Please rewrite the material from the line with "The chart shows" to the line with "What is the sum of all Rabbits values?", replacing "chart" with "graph" and leaving everything else unchanged. Omit the pictures from your answer.

Short-answer chart tasks:
***
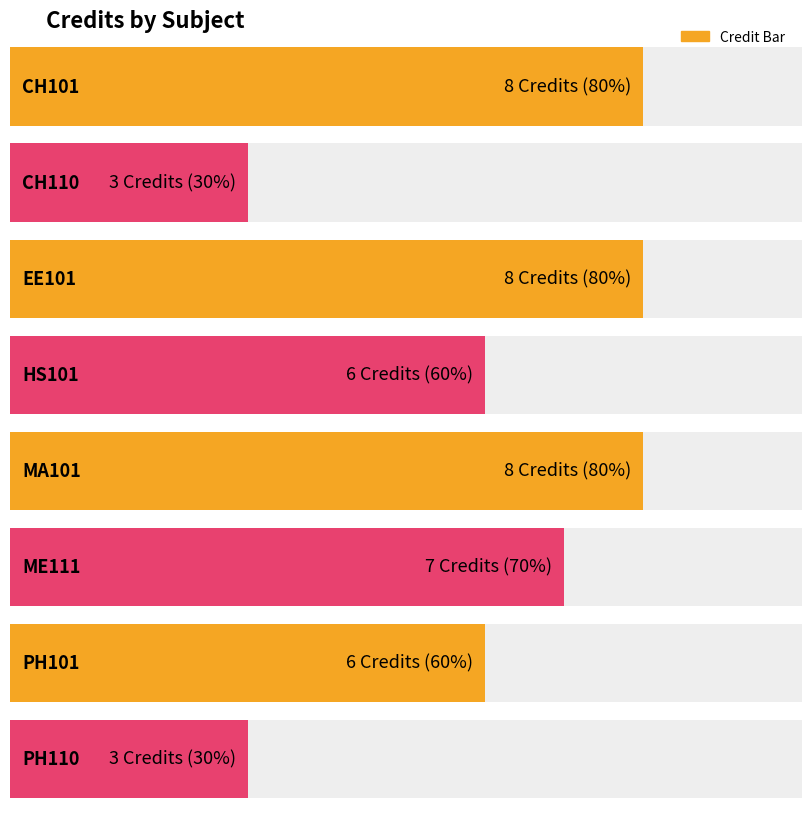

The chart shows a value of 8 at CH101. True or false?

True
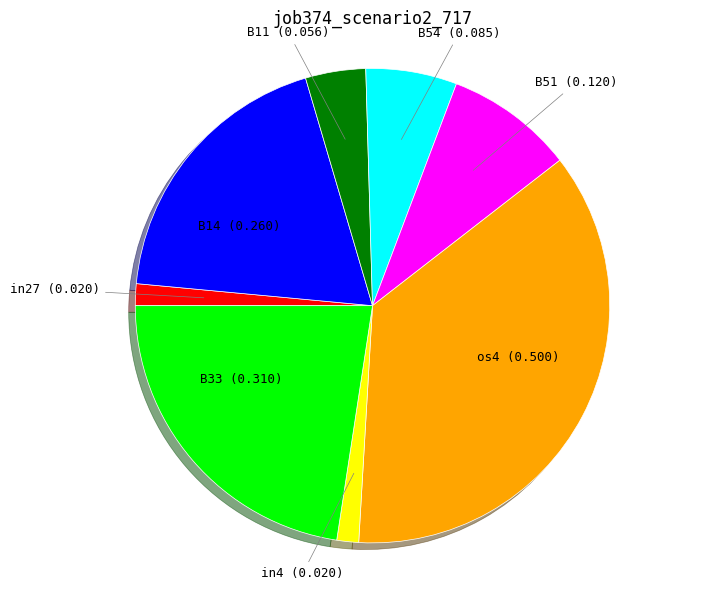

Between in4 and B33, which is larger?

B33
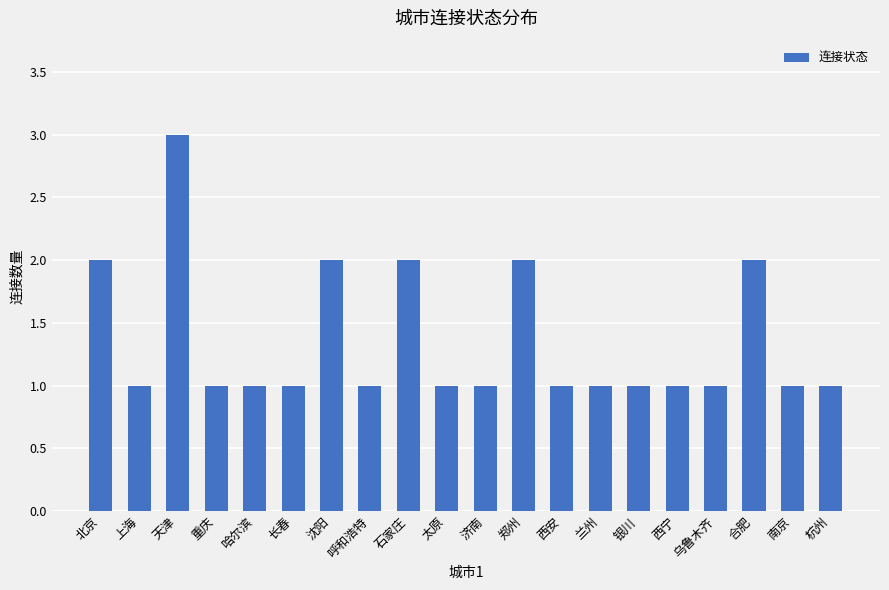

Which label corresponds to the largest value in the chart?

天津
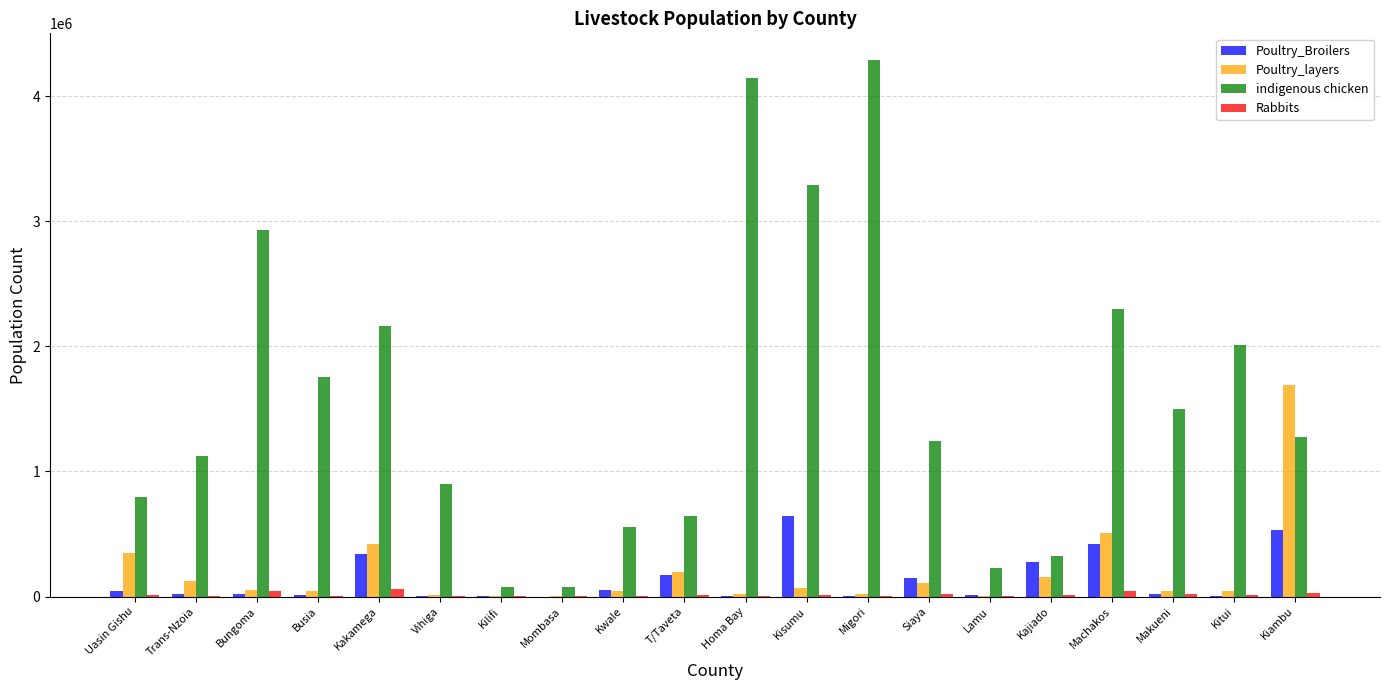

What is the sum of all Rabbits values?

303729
***
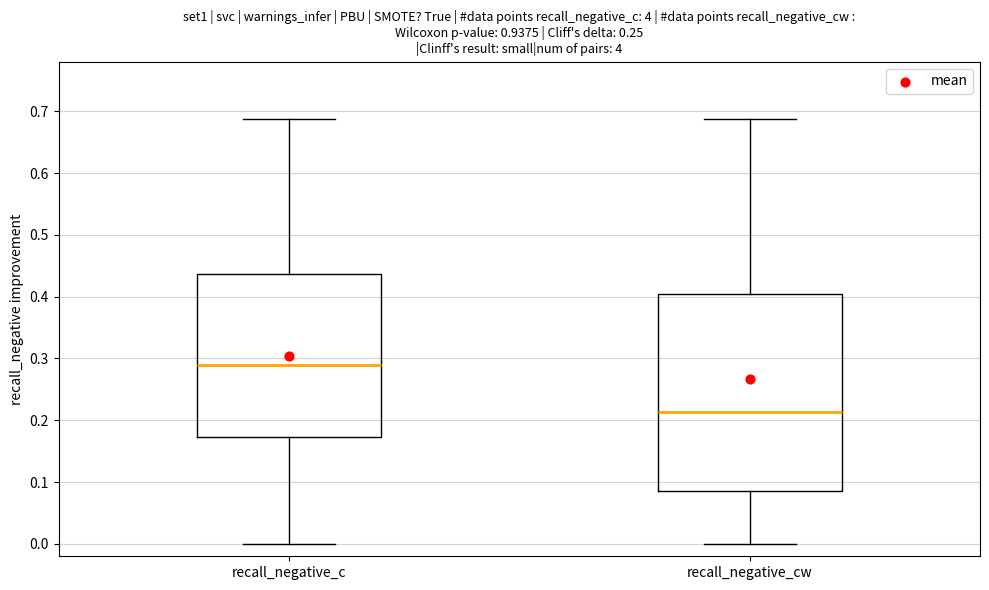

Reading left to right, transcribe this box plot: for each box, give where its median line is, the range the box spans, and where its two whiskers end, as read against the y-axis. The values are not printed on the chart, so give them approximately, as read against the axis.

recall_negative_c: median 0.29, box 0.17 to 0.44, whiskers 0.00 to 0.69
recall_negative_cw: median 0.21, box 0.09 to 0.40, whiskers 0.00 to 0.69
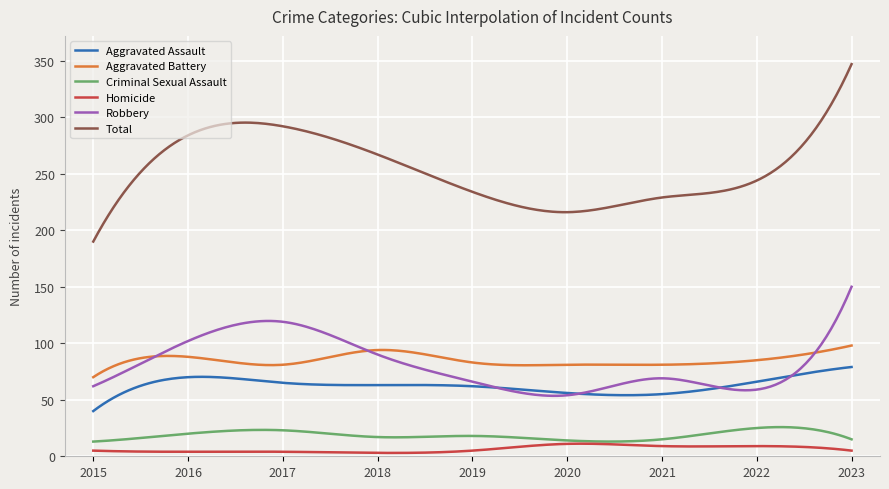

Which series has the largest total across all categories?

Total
***
* Problem solution:
The graph shows a value of 8 at CH101. True or false?

True

Between in4 and B33, which is larger?

B33

Which label corresponds to the largest value in the graph?

天津

What is the sum of all Rabbits values?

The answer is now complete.